**About this exercise:** Go through the entries below, count every line with the string "left", and answer with only that number.
Content starts
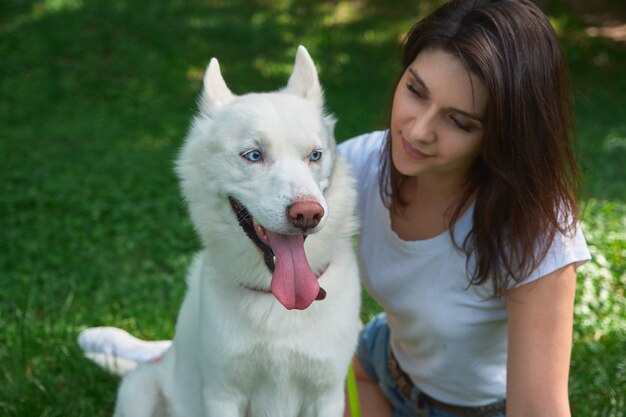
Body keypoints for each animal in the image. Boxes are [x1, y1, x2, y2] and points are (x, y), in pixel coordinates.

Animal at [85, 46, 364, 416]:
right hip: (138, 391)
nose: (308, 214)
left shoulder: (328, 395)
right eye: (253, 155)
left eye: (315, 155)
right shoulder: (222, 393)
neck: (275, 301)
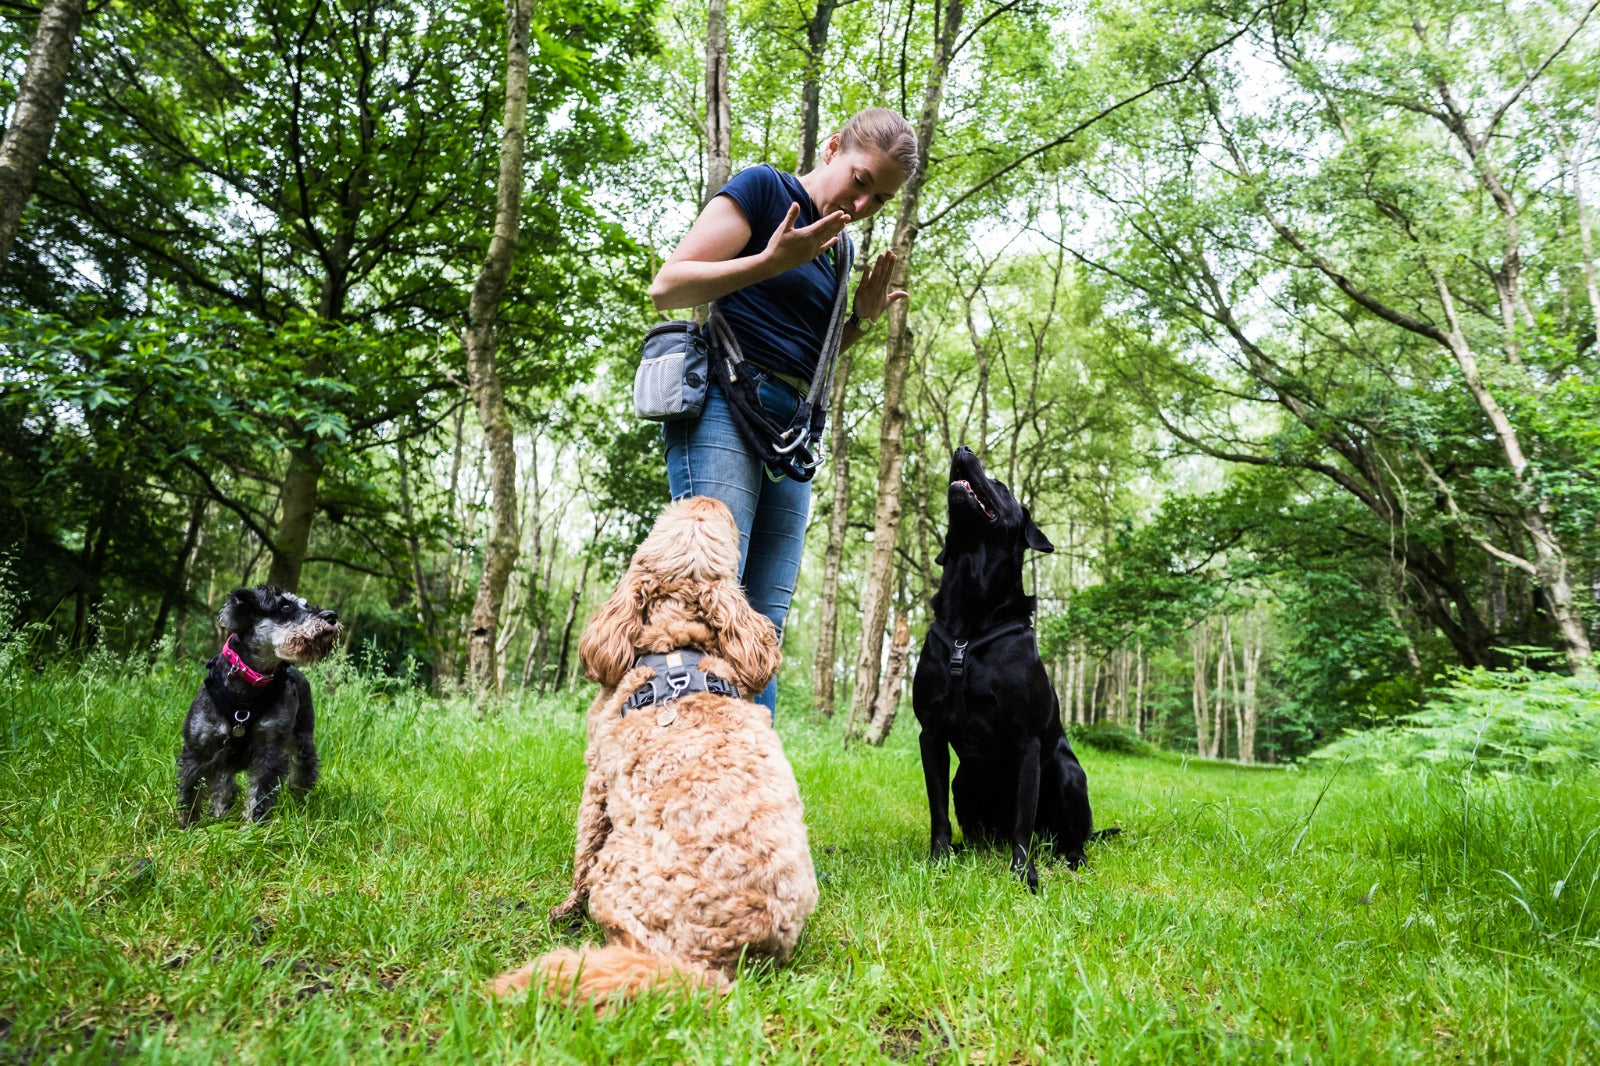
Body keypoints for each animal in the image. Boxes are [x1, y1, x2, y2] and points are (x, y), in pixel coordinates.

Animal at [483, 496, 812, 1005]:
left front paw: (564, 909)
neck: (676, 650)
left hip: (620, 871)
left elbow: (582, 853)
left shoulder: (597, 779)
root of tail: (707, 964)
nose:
Content ends
**Exercise result:** 6